This project aims to provide an easy-to-use pipeline for extracting transcriptions from lengthy video recordings, such as a summit, with minimal effort. By leveraging state-of-the-art technologies and models, this pipeline saves time and resources, enabling you to focus on analyzing and summarizing the content of the transcriptions.
- Utilizes the OpenAI Whisper model for accurate speech-to-text conversion.
- Supports Google Colab environment for effortless setup and execution.
- Leverages MoviePy for video to audio conversion.
- Exports transcriptions to a text file for easy access and further analysis.
- openai-whisper
- transformers
- pydub
- moviepy.editor
- torch
-
Upload the notebook on Colab into the 'Colab Notebooks' folder
-
Create a 'Colab Notebooks/data/' folder and upload you file.mp4
-
Run all the cells on Colab:
- Install prerequisites and required libraries.

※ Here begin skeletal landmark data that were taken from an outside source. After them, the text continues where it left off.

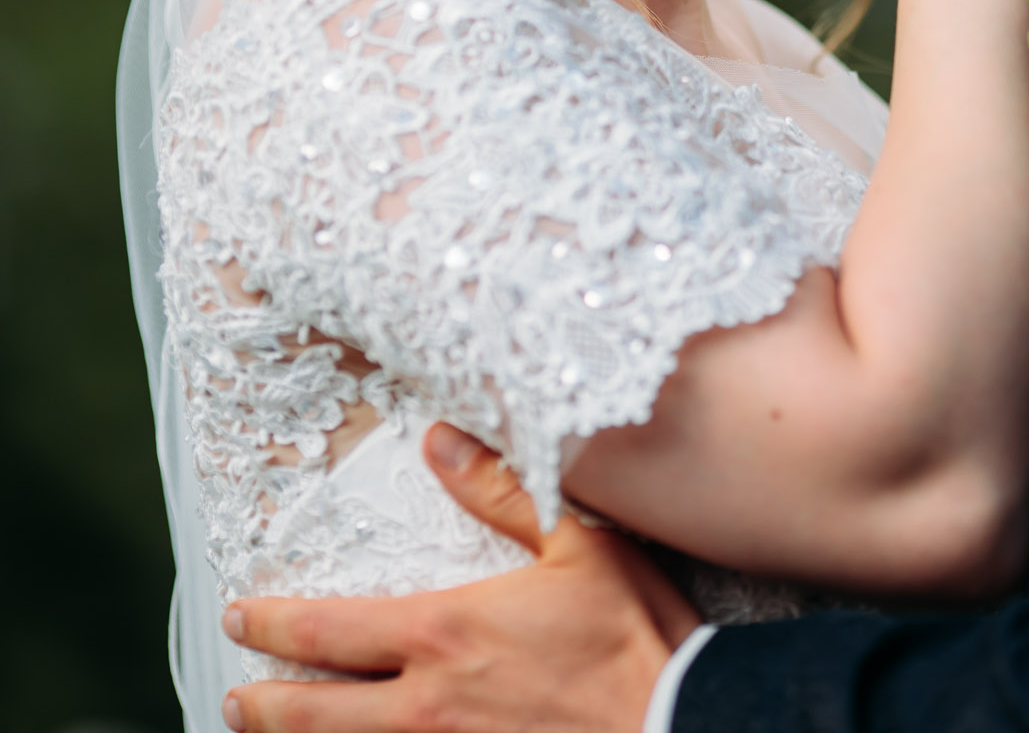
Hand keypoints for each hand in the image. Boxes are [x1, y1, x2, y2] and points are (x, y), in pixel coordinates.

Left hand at [222, 426, 697, 732]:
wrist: (681, 723)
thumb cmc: (634, 635)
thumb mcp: (579, 541)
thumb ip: (500, 490)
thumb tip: (441, 439)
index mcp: (446, 633)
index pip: (330, 631)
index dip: (274, 625)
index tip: (240, 616)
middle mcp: (430, 706)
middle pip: (316, 715)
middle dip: (265, 707)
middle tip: (233, 696)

- Load the pre-trained Whisper model.
- Extract audio from the video file using MoviePy.
- Transcribe the audio using the Whisper model.

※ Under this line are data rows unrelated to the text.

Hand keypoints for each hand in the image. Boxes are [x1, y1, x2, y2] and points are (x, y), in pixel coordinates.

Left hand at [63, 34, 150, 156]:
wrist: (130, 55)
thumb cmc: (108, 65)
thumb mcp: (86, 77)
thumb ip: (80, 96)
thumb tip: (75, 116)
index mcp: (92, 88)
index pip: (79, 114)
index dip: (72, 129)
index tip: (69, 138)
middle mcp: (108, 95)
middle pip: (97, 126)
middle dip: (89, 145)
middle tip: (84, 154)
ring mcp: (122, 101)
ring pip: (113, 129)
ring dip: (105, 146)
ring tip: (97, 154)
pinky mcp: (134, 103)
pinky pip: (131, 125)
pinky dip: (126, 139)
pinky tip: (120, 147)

- Save the transcription to a text file.
This project showcases a streamlined approach to extracting transcriptions from lengthy video recordings. The video2text simplifies the process of obtaining transcriptions, allowing you to focus on analyzing and summarizing the content for further use. The pipeline can be adapted and extended to cater to various use cases, including interviews, lectures, and more.